It should be easy for people to be green but instead it’s difficult. A recent survey has found that New Zealanders are supposedly suffering “green fatigue” because of constant warnings of an environmental catastrophe. While 97 percent of those surveyed said they were doing their bit for the planet, only 3 percent claimed to be “totally committed”.
Green fatigue or a case of the blues?
New Zealand needs a multi-party consensus on a ‘pathway to sustainability’ that will provide a clear direction and certainty for everyone.

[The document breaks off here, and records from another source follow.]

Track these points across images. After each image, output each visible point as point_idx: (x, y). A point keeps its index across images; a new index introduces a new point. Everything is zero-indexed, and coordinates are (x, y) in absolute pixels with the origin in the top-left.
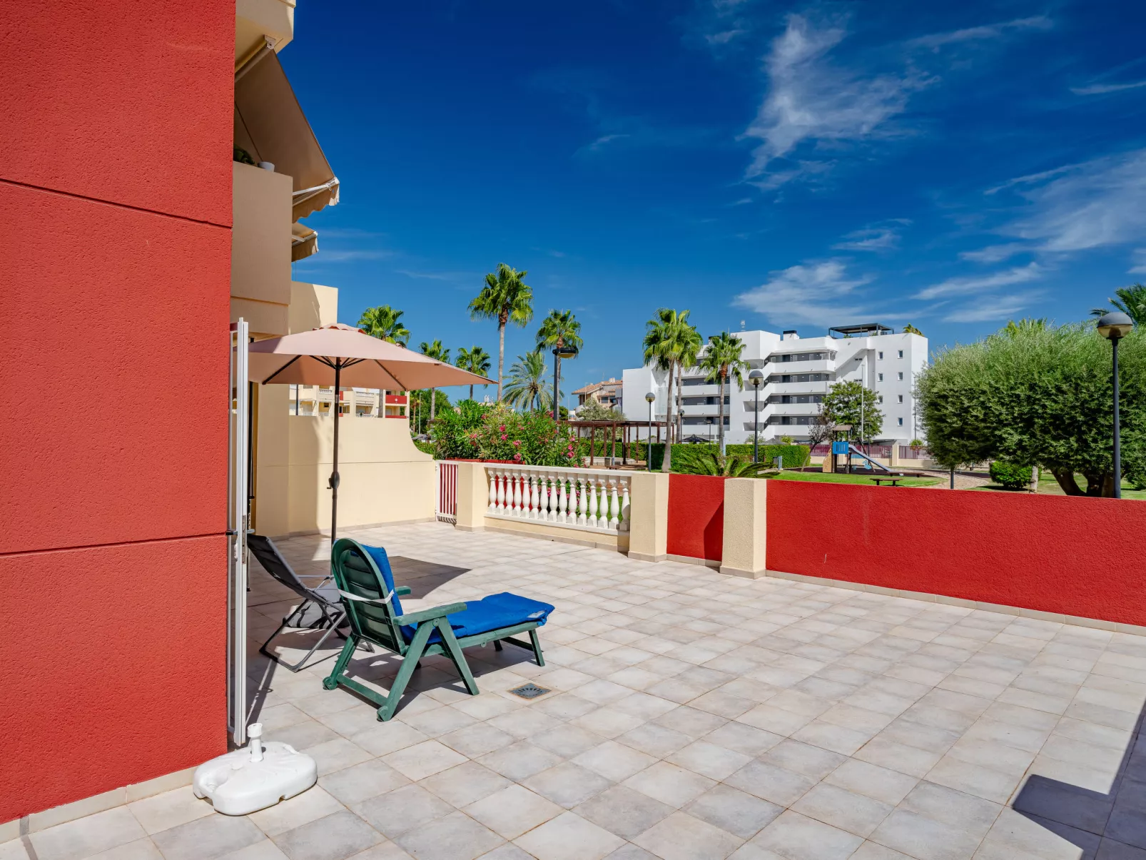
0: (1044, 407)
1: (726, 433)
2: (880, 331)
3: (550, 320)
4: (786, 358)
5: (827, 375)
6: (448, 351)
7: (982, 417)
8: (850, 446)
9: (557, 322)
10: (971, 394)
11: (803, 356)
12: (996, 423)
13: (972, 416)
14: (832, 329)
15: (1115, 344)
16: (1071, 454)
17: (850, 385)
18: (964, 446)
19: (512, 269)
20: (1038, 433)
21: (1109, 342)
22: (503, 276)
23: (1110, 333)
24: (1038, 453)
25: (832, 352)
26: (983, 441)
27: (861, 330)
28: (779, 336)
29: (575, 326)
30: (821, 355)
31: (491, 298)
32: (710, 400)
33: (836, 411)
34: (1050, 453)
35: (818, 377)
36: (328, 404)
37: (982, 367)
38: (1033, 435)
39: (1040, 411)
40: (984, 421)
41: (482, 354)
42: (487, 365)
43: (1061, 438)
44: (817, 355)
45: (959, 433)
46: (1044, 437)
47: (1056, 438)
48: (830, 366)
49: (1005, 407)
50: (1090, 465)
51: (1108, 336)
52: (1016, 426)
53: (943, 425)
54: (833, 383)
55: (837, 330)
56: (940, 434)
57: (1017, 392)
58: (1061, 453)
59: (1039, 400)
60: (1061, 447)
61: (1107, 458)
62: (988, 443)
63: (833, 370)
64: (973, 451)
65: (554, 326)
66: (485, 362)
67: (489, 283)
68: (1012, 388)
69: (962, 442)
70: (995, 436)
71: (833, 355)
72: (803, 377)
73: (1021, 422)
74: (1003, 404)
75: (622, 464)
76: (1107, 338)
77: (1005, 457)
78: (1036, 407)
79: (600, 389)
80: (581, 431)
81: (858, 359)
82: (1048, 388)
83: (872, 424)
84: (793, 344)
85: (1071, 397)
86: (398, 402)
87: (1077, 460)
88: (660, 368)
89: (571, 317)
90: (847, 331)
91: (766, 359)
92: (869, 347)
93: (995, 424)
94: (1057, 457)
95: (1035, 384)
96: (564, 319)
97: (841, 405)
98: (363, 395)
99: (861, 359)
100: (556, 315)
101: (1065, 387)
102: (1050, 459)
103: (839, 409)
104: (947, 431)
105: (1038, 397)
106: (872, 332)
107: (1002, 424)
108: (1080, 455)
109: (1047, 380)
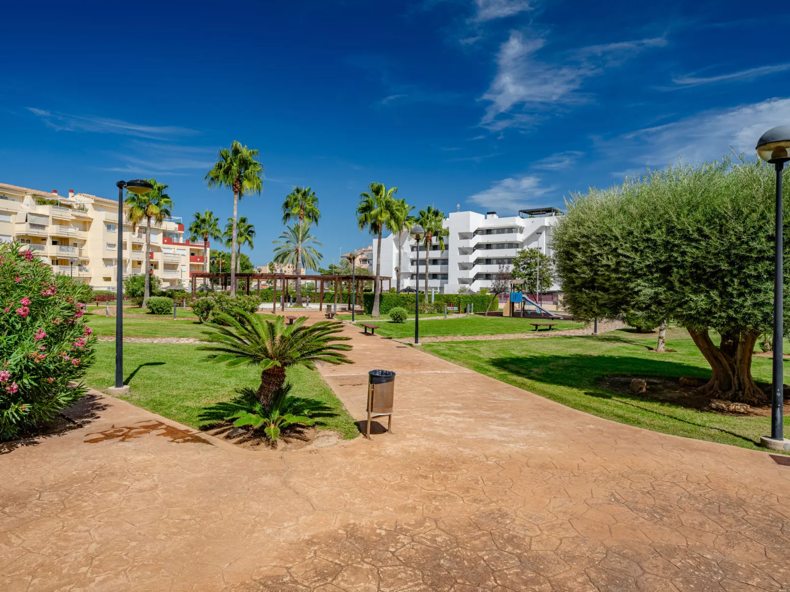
0: (684, 253)
1: (445, 285)
2: (554, 213)
3: (294, 195)
4: (489, 231)
5: (518, 244)
6: (217, 219)
7: (613, 267)
8: (524, 296)
9: (300, 196)
10: (603, 240)
11: (501, 231)
12: (630, 273)
13: (603, 266)
14: (521, 211)
15: (779, 168)
16: (714, 310)
17: (531, 250)
18: (596, 298)
19: (243, 146)
20: (677, 284)
21: (772, 167)
22: (236, 152)
23: (773, 156)
24: (674, 309)
25: (521, 228)
26: (615, 294)
27: (541, 213)
28: (484, 216)
29: (313, 201)
30: (513, 230)
31: (222, 169)
32: (435, 262)
33: (522, 270)
34: (691, 309)
35: (511, 245)
36: (140, 262)
37: (615, 211)
38: (671, 288)
39: (679, 259)
40: (616, 271)
41: (248, 223)
42: (252, 232)
43: (702, 292)
44: (510, 230)
45: (590, 284)
46: (683, 289)
47: (696, 292)
48: (519, 237)
49: (638, 254)
50: (736, 322)
51: (770, 158)
52: (650, 277)
53: (574, 275)
54: (520, 250)
55: (525, 212)
56: (572, 285)
57: (652, 236)
58: (702, 309)
59: (678, 246)
60: (700, 301)
61: (756, 316)
62: (620, 296)
63: (521, 241)
64: (604, 305)
65: (295, 199)
66: (250, 229)
67: (223, 157)
68: (647, 232)
69: (593, 294)
70: (627, 289)
71: (521, 230)
72: (501, 246)
73: (657, 272)
74: (636, 250)
75: (347, 309)
76: (770, 162)
77: (637, 313)
78: (675, 255)
79: (362, 254)
80: (325, 284)
81: (538, 233)
82: (688, 231)
83: (546, 279)
84: (493, 221)
85: (715, 242)
86: (200, 261)
87: (720, 317)
88: (373, 232)
89: (311, 193)
90: (531, 213)
91: (474, 233)
92: (547, 224)
93: (627, 275)
94: (698, 312)
95: (673, 227)
96: (305, 195)
97: (525, 266)
98: (169, 255)
99: (541, 233)
100: (298, 191)
101: (707, 231)
102: (691, 316)
103: (524, 269)
104: (578, 282)
105: (677, 242)
106: (549, 214)
107: (636, 274)
108: (724, 312)
109: (688, 223)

It should be easy for people to be green but instead it’s difficult. A recent survey has found that New Zealanders are supposedly suffering “green fatigue” because of constant warnings of an environmental catastrophe. While 97 percent of those surveyed said they were doing their bit for the planet, only 3 percent claimed to be “totally committed”. Readers Digest, which commissioned the survey, quoted an advertising executive who said “Green” was a “damaged brand” and media saturation had led to “green fatigue”. The survey’s findings suggest that people are getting mixed messages that are creating confusion and apathy. The fact is that there is not enough exhortation for positive change and instead there is too much catastrophising and finger-pointing which just creates a sense of guilt and powerlessness in the average person.
Much of the rhetoric – from politicians, businesspeople, NGOs and commentators – reported by the media is wide of the mark anyway. People are being misled by the bickering and by the resultant hyperbole and innuendo. Many of these arguments are quibbles over small things – it is extraordinary how much attention plastic shopping bags get – perhaps as the book says, we shouldn’t sweat the small stuff.
There is too much emphasis on efficiency when our economic systems are fundamentally unsustainable. Unsustainability can’t be solved if people simply become more efficient. It is an unfortunate fact that, whilst resource efficiency is very important, being less bad is still bad. When people struggle to ‘do their bit’ and it’s still not enough this understandably leads to disillusionment and ‘green fatigue’.
If you are hurtling towards a precipice just slowing down isn’t going to help in the long run – you need to change direction completely. We need fundamental, systemic changes that would include:
- Changing from a carbon economy to a solar economy;
- Changing from finite, extracted resources to unlimited, renewable resources;
- Changing from perverse consumption to sustainable consumption;
- Changing from subsidising polluters to taxing them;
- Changing from taxing resource efficiency to subsidising it;
- Changing from large-scale intensive monoculture farming to organic farming;
- Changing from degradation of natural capital to restoration of natural capital.
Systemic changes only happen when people are united in change and that usually only occurs when there is inspirational and visionary leadership in government. If a change of direction is instigated it will make it easier for people to live more sustainably which will lead to more change. At the moment there is no ‘positive feedback’ for people who are trying to live sustainably.
Instead of the vacillation that our political system tends to lead to, we need a multi-party consensus for a pathway to sustainability. The consensus process must include broad consultation and policy research; not to get a popular decision but to get the best possible information. Politicians will need to leave their egos at the door and also be prepared to make decisions that are unpopular in the short term. A mult-party implementation will give all New Zealanders a clear direction and more certainty.
The best thing any individual can do is exhort their leaders and decision-makers to make these fundamental changes towards sustainability. We shouldn’t be fobbed off until a ‘better time’ and we shouldn’t stand for short-term thinking, quick fixes and fast gains. Good leaders will make difficult, and sometimes unpopular, decisions and all leaders should be accountable now for the decisions they make that affect the future.